Choosing the next Dalai Lama is surprisingly dangerous
Renewed political instability in Tibet could well spiral into the next U.S.-China flash point.
Nolan Peterson is a nonresident senior fellow at the Center for European Policy Analysis. Alexander Noyes is a fellow at the Brookings Institution.
China is increasingly meddling in the process of choosing the next Dalai Lama, attempting to handpick a successor for the Tibetan Buddhist leader who turned 90 in July. These machinations are likely to backfire, possibly sparking a renewed popular resistance in Tibet that could lead to large-scale violence. America should act quickly and decisively to push China to respect the long-standing Tibetan traditions of spiritual leadership succession. Doing so will help deter conflict in other potential flash points in the region, including Taiwan.

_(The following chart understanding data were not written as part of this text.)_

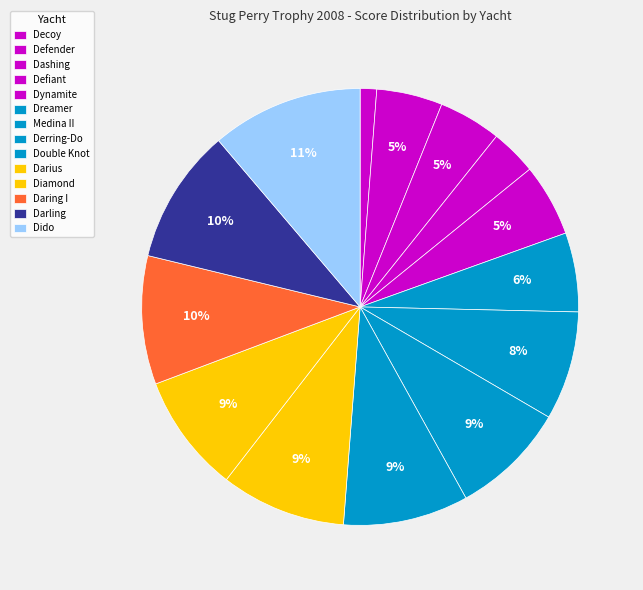

Do Double Knot and Defender together represent more than half of the pie?

No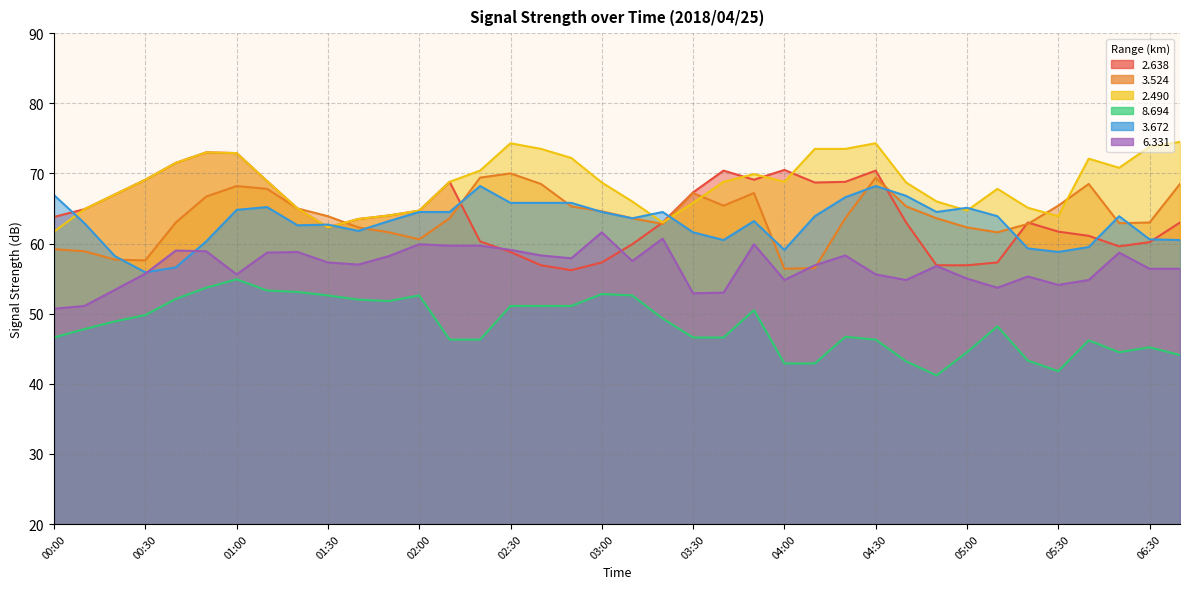

Which series has the largest range (max minus min)?

  2.638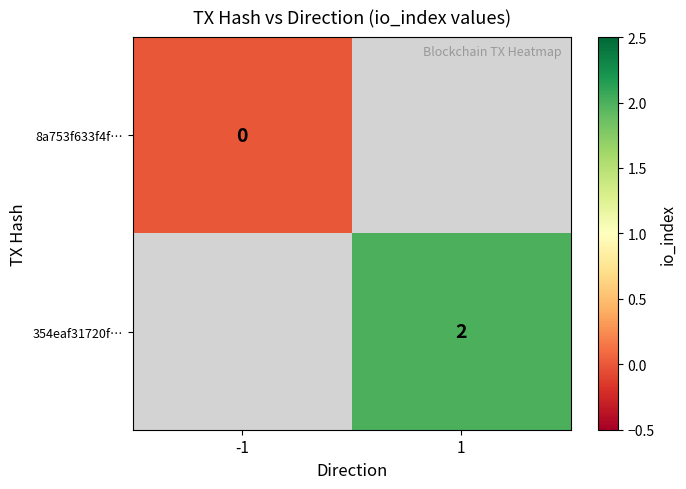

True or false: 354eaf31720f… has a value of 2 at 1.

True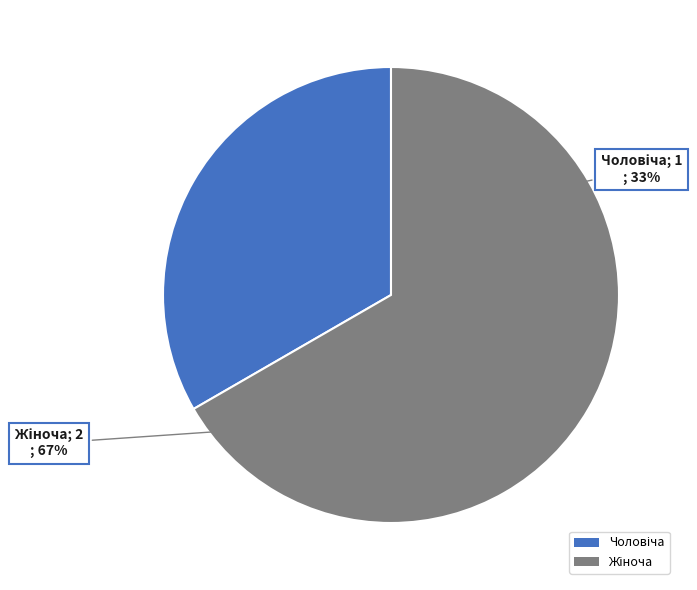

True or false: Чоловіча accounts for 33% of the total.

True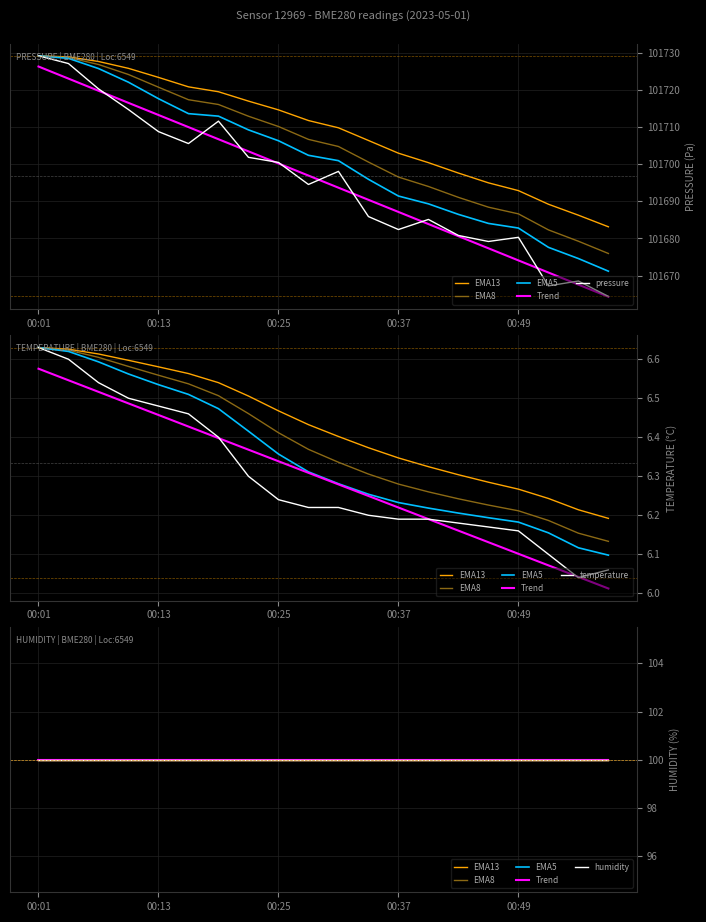

What is the difference between the pressure values at 00:01 and 00:52?

62.0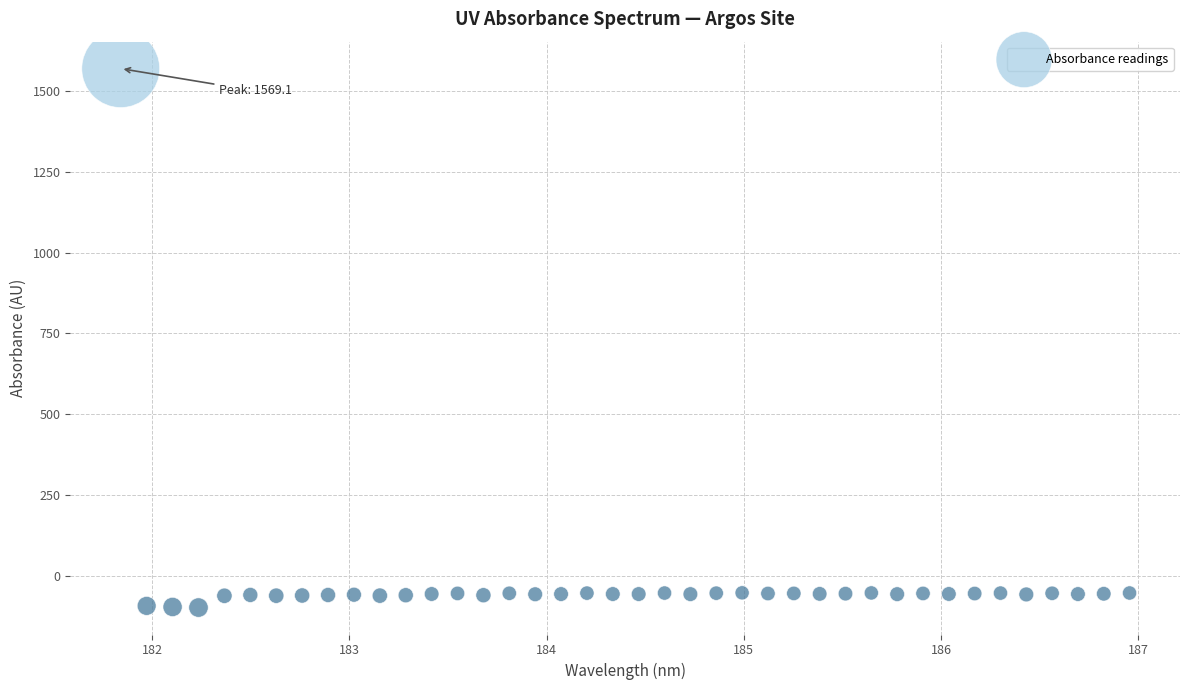

What is the range of X values (max minus min)?

5.1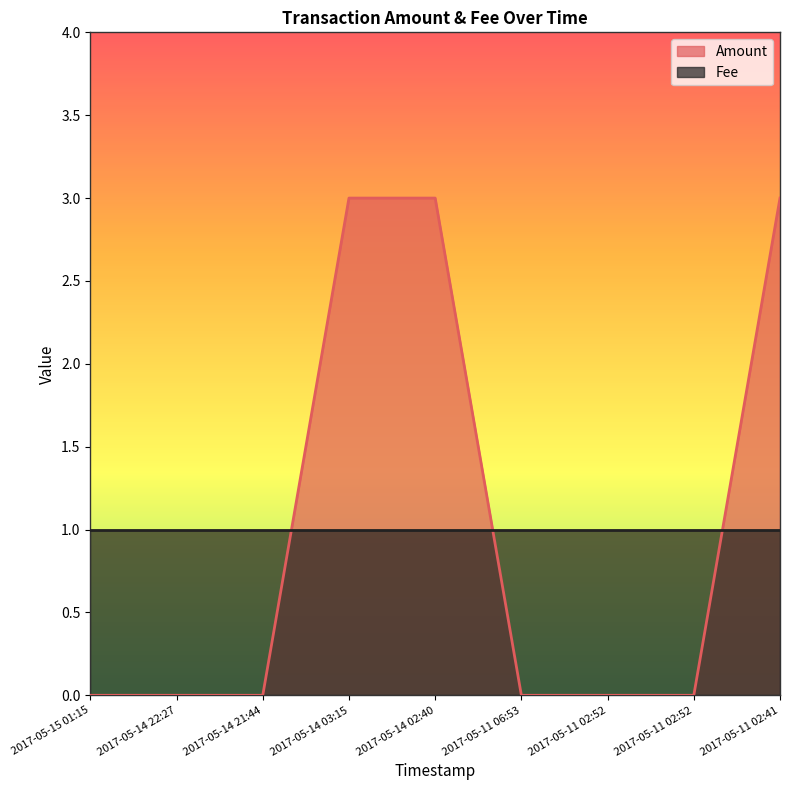

What is the label of the 5th point from the left?

2017-05-14 02:40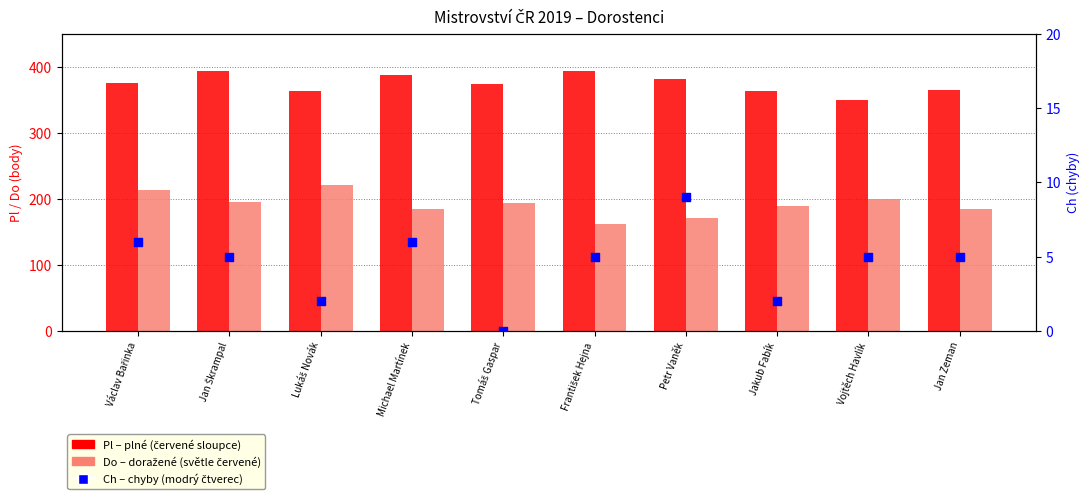

Which series has the largest total across all categories?

Pl (plné)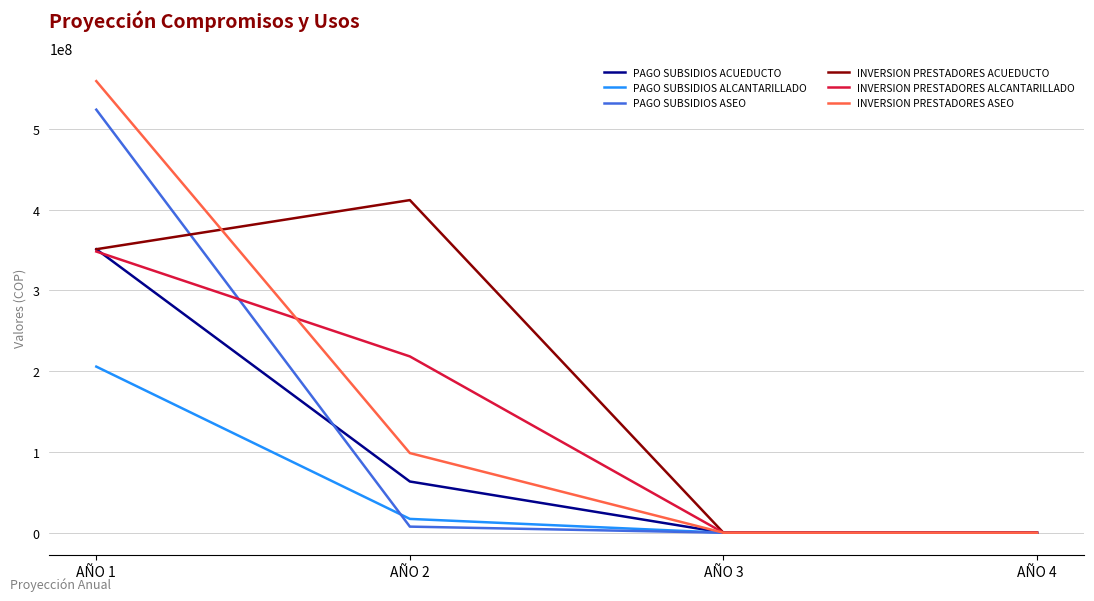

Is this an area chart (filled region under the line)?

No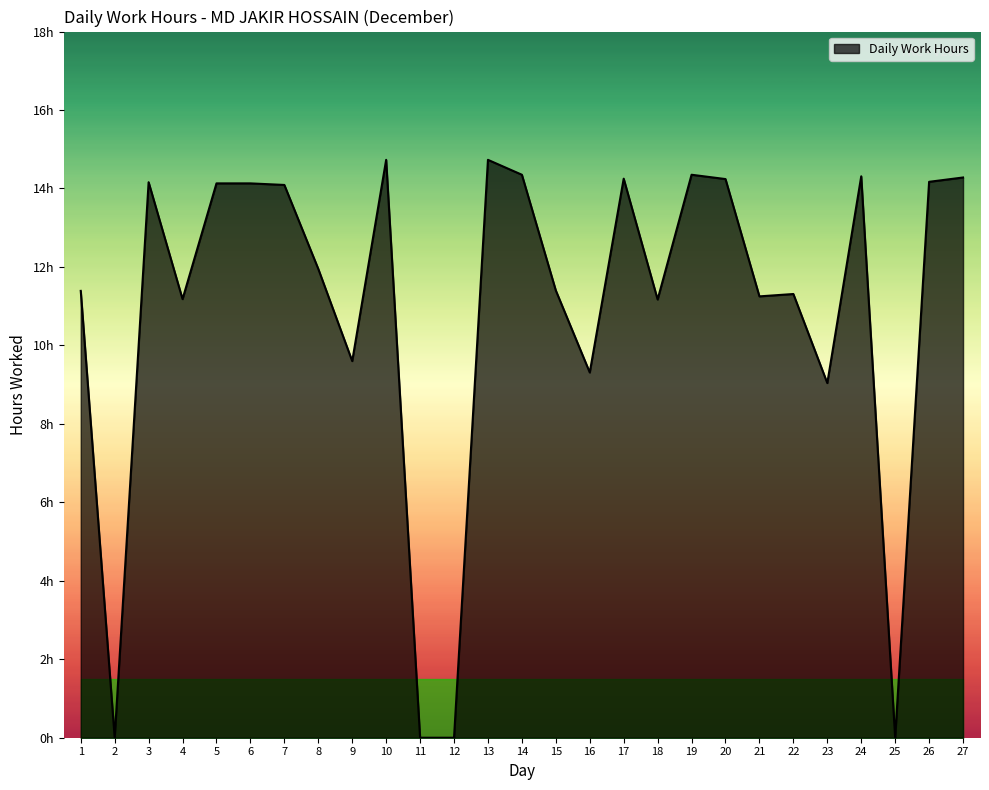

How many points are lower than both their immediate neighbors (excluding endpoints)?

8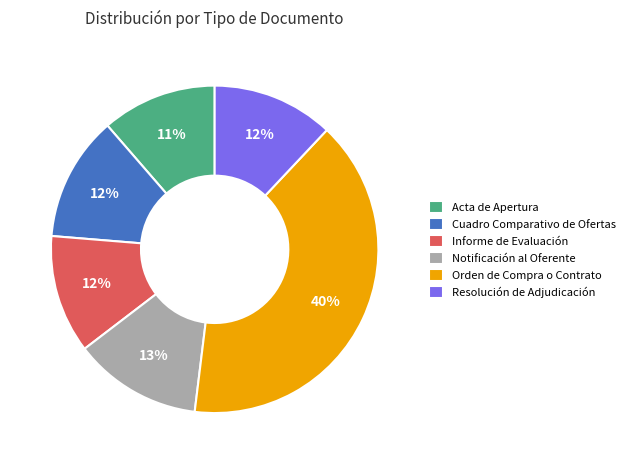

What percentage is the Orden de Compra o Contrato slice, to the nearest percent?

40%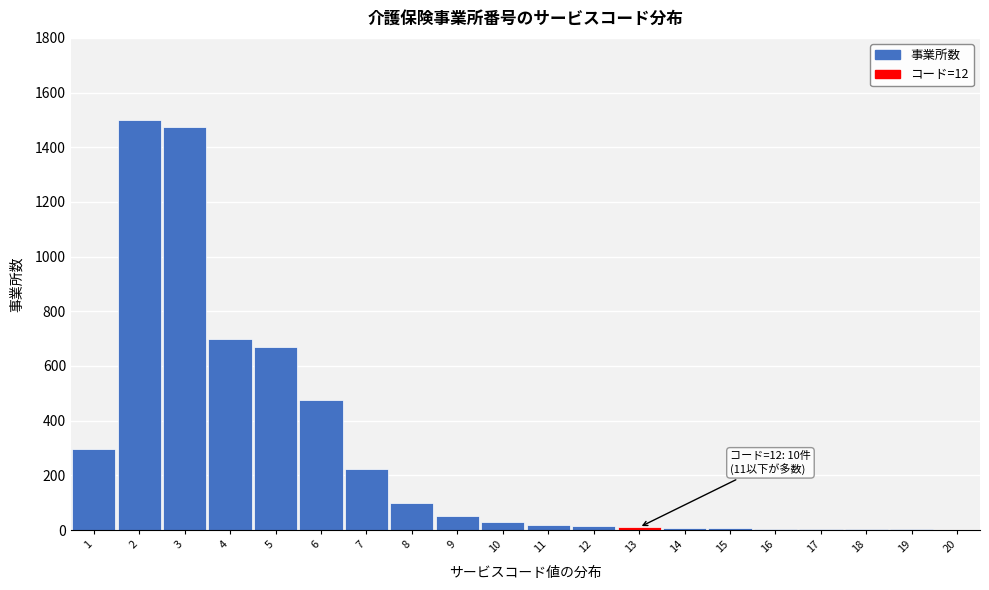

What is the greatest value displayed?

1500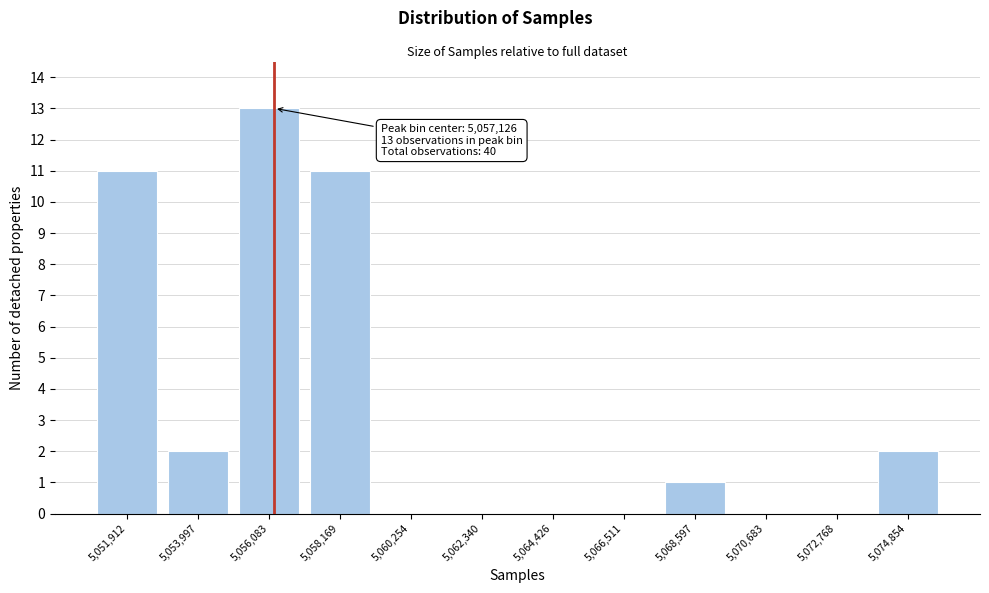

Reading left to right, what are all the values shown in this chart?

5,051,912=11	5,053,997=2	5,056,083=13	5,058,169=11	5,060,254=0	5,062,340=0	5,064,426=0	5,066,511=0	5,068,597=1	5,070,683=0	5,072,768=0	5,074,854=2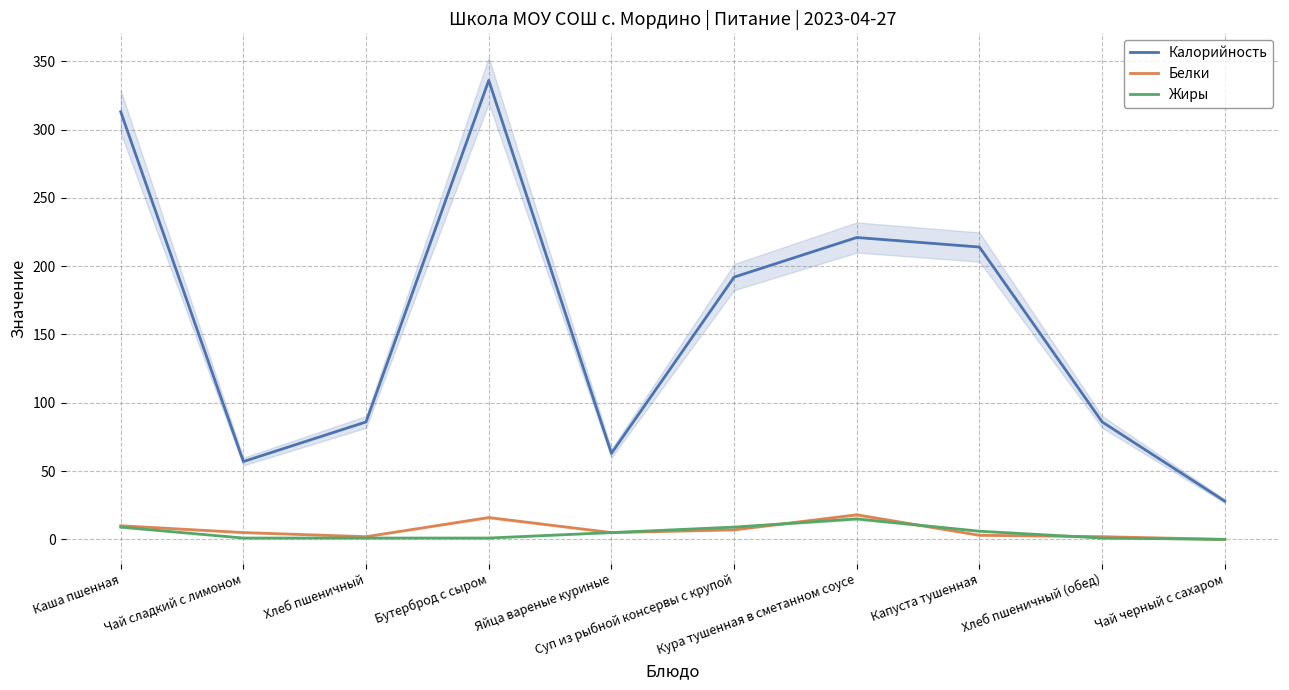

What is the label of the 8th point from the left?

Капуста тушенная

America has long supported Tibet, dating back to assistance provided after the Chinese invasion in 1950. The Dalai Lama, then only 24, escaped to India in 1959 and established a government in exile. Until the early 1970s, a CIA-backed insurgency waged a guerrilla war against China from Tibet and bases in Nepal. In 1979, the Dalai Lama chose autonomy over independence. He won the Nobel Peace Prize in 1989 and this “middle way” has held, and largely maintained peace, for nearly four decades.